Heather Cox Richardson writes a blog about national affairs, often drawing upon her background as a historian. In this post, she writes that Biden is not getting credit for his successful legislation. In the excitement about the Georgia race, I didn’t see any mention of what happened in Arizona, which she describes here.
Today, President Joe Biden traveled to Arizona to highlight how the CHIPS & Science Act is bringing innovation and jobs to the country. He visited a facility that Taiwan Semiconductor Manufacturing Company (TSMC) is building north of Phoenix, where he met with chief executive officers from several companies and with lawmakers. TSMC has recently committed to investing $40 billion in Arizona to produce advanced semiconductors, the very sort of investment the CHIPS & Science Act was designed to attract.
Biden noted that this investment will bring more than 10,000 construction jobs and 10,000 jobs in high tech, and he emphasized that the Democrats’ investment in the nation’s economy is paying off. The country has added jobs in every month of Biden’s administration—10.5 million of them—and exports are up, helping the economy to grow at 2.9% last quarter. And Walmart’s chief executive officer yesterday said that prices are coming down for toys, clothing, and sports equipment, while the chief executive officer of Kroger says prices for fresh food products are also easing.

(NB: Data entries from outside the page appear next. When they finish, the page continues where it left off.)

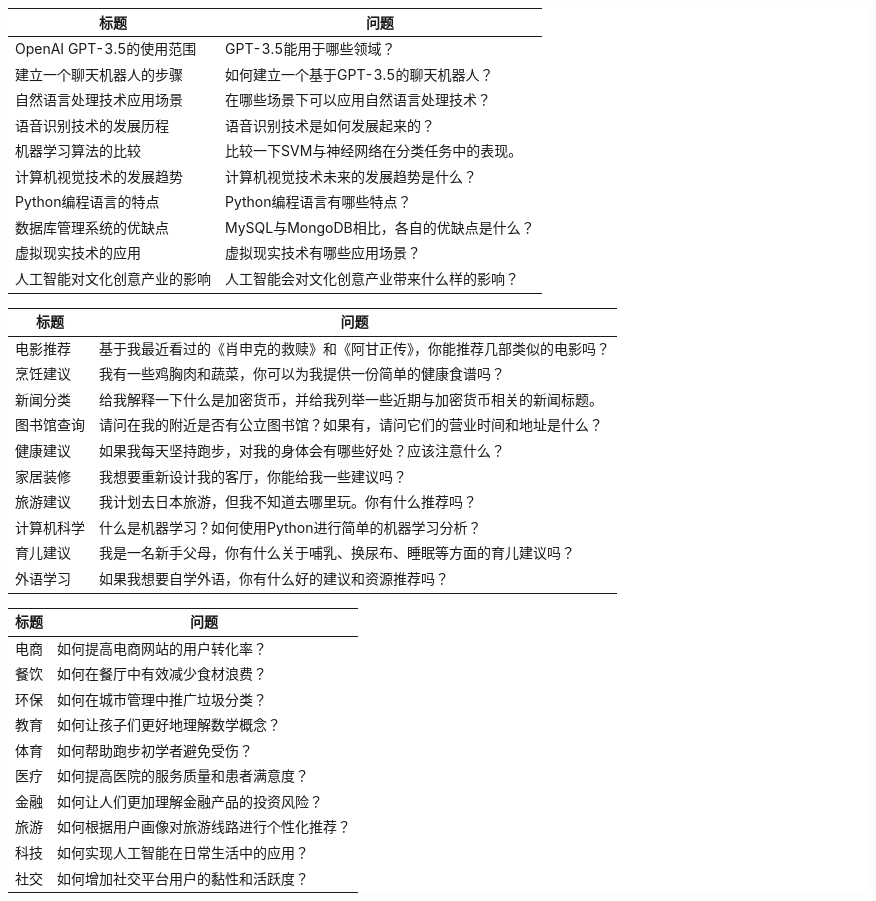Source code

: | 标题 | 问题 |
| --- | --- |
| OpenAI GPT-3.5的使用范围 | GPT-3.5能用于哪些领域？ |
| 建立一个聊天机器人的步骤 | 如何建立一个基于GPT-3.5的聊天机器人？ |
| 自然语言处理技术应用场景 | 在哪些场景下可以应用自然语言处理技术？ |
| 语音识别技术的发展历程 | 语音识别技术是如何发展起来的？ |
| 机器学习算法的比较 | 比较一下SVM与神经网络在分类任务中的表现。 |
| 计算机视觉技术的发展趋势 | 计算机视觉技术未来的发展趋势是什么？ |
| Python编程语言的特点 | Python编程语言有哪些特点？ |
| 数据库管理系统的优缺点 | MySQL与MongoDB相比，各自的优缺点是什么？ |
| 虚拟现实技术的应用 | 虚拟现实技术有哪些应用场景？ |
| 人工智能对文化创意产业的影响 | 人工智能会对文化创意产业带来什么样的影响？ |

| 标题 | 问题 |
| --- | --- |
| 电影推荐 | 基于我最近看过的《肖申克的救赎》和《阿甘正传》，你能推荐几部类似的电影吗？|
| 烹饪建议 | 我有一些鸡胸肉和蔬菜，你可以为我提供一份简单的健康食谱吗？ |
| 新闻分类 | 给我解释一下什么是加密货币，并给我列举一些近期与加密货币相关的新闻标题。 |
| 图书馆查询 | 请问在我的附近是否有公立图书馆？如果有，请问它们的营业时间和地址是什么？ |
| 健康建议 | 如果我每天坚持跑步，对我的身体会有哪些好处？应该注意什么？|
| 家居装修 | 我想要重新设计我的客厅，你能给我一些建议吗？|
| 旅游建议 | 我计划去日本旅游，但我不知道去哪里玩。你有什么推荐吗？ |
| 计算机科学 | 什么是机器学习？如何使用Python进行简单的机器学习分析？|
| 育儿建议 | 我是一名新手父母，你有什么关于哺乳、换尿布、睡眠等方面的育儿建议吗？  |
| 外语学习 | 如果我想要自学外语，你有什么好的建议和资源推荐吗？|

|标题|问题|
|----|----|
|电商|如何提高电商网站的用户转化率？|
|餐饮|如何在餐厅中有效减少食材浪费？|
|环保|如何在城市管理中推广垃圾分类？|
|教育|如何让孩子们更好地理解数学概念？|
|体育|如何帮助跑步初学者避免受伤？|
|医疗|如何提高医院的服务质量和患者满意度？|
|金融|如何让人们更加理解金融产品的投资风险？|
|旅游|如何根据用户画像对旅游线路进行个性化推荐？|
|科技|如何实现人工智能在日常生活中的应用？|
|社交|如何增加社交平台用户的黏性和活跃度？|
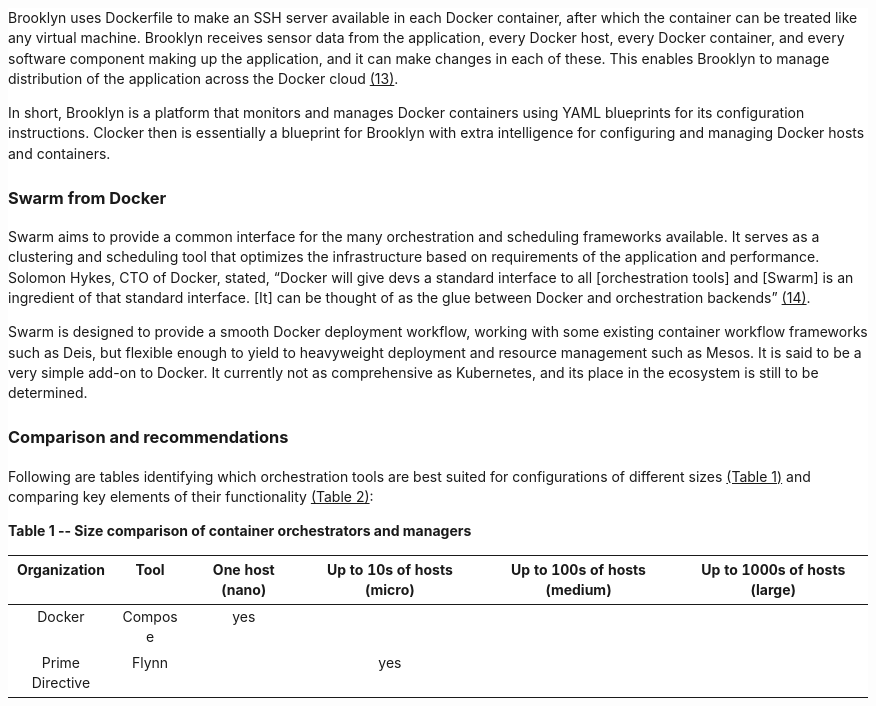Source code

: Brooklyn uses Dockerfile to make an SSH server available in each
Docker container, after which the container can be treated like any virtual
machine. Brooklyn receives sensor data from the application, every Docker
host, every Docker container, and every software component making up the
application, and it can make changes in each of these. This enables Brooklyn to
manage distribution of the application across the Docker cloud [(13)](#resources).

In short, Brooklyn is a platform that monitors and manages Docker
containers using YAML blueprints for its configuration
instructions. Clocker then is essentially a blueprint for Brooklyn with
extra intelligence for configuring and managing Docker hosts and
containers.

### Swarm from Docker

Swarm aims to provide a common interface for the many
orchestration and scheduling frameworks available. It serves as a
clustering and scheduling tool that optimizes the infrastructure based
on requirements of the application and performance. Solomon Hykes, CTO of
Docker, stated, “Docker will give devs a standard interface to all
[orchestration tools] and [Swarm] is an ingredient of that standard
interface. [It] can be thought of as the glue between Docker and orchestration
backends” [(14)](#resources).

Swarm is designed to provide a smooth Docker deployment workflow,
working with some existing container workflow frameworks such as Deis,
but flexible enough to yield to heavyweight deployment and resource
management such as Mesos. It is said to be a very simple add-on to
Docker. It currently not as comprehensive as Kubernetes, and its
place in the ecosystem is still to be determined.

### Comparison and recommendations

Following are tables identifying which orchestration tools are
best suited for configurations of different sizes [(Table 1)](#compare-sizes)
and comparing key elements of their functionality [(Table 2)](#compare-features):

<a name="compare-sizes"></a>
**Table 1 -‐ Size comparison of container orchestrators and managers**

<table>
 <thead>
   <tr>
    <th>Organization</th>
    <th>Tool</th>
    <th>One host (nano)</th>
    <th>Up to 10s of hosts (micro)</th>
    <th>Up to 100s of hosts (medium)</th>
    <th>Up to 1000s of hosts (large)</th>
  </tr>
 </thead>
 <tbody style="text-align: center;">
  <tr>
   <td>Docker</td>
   <td>Compose</td>
   <td class="table-cell-green">yes</td>
   <td></td>
   <td></td>
   <td></td>
  </tr>
  <tr>
   <td>Prime Directive</td>
   <td>Flynn</td>
   <td></td>
   <td class="table-cell-green">yes</td>
   <td></td>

But, Biden said, he is “most excited” about the fact that “people are starting to feel a sense of optimism as they see the impact of the achievements in their own lives. It’s going to accelerate in months ahead, and it’s part of the broad story about the economy we’re building that works for everyone: one… that positions Americans to win the economic competition of the 21st century.”
“Where is it written that America can’t lead the world once again in manufacturing?” Biden said. “We’re proving it can.”
Biden has apparently tried to undercut the radical right by ignoring its demands and demonstrating an America in which everyone works together to solve our biggest problems. His trip to Arizona was in keeping with that program, with White House press secretary Karine Jean-Pierre telling reporters that his trip was about “the American manufacturing boom we’re seeing all across the country thanks to, again, his economic policies… [and] in large part thanks to the CHIPS and Science Act the President signed into law—and a historic—let’s not forget—a bipartisan piece of legislation.”
But reporters immediately asked if President Biden would visit the border in Arizona, bowing to a right-wing talking point. Jean-Pierre responded that Biden would not engage in a political “stunt,” as the Republicans have been doing, and was instead going to Arizona “to talk about an important initiative that’s going to change Americans’ lives, specifically in Arizona.”
The follow-up? “If the President is not going to make time to visit the border during [this] trip…, will he do it… in the new year?”
The news from the right-wing faction in the nation often seems to steal the oxygen from the sober, stable politicians trying to address real issues and doing so with more than a little success.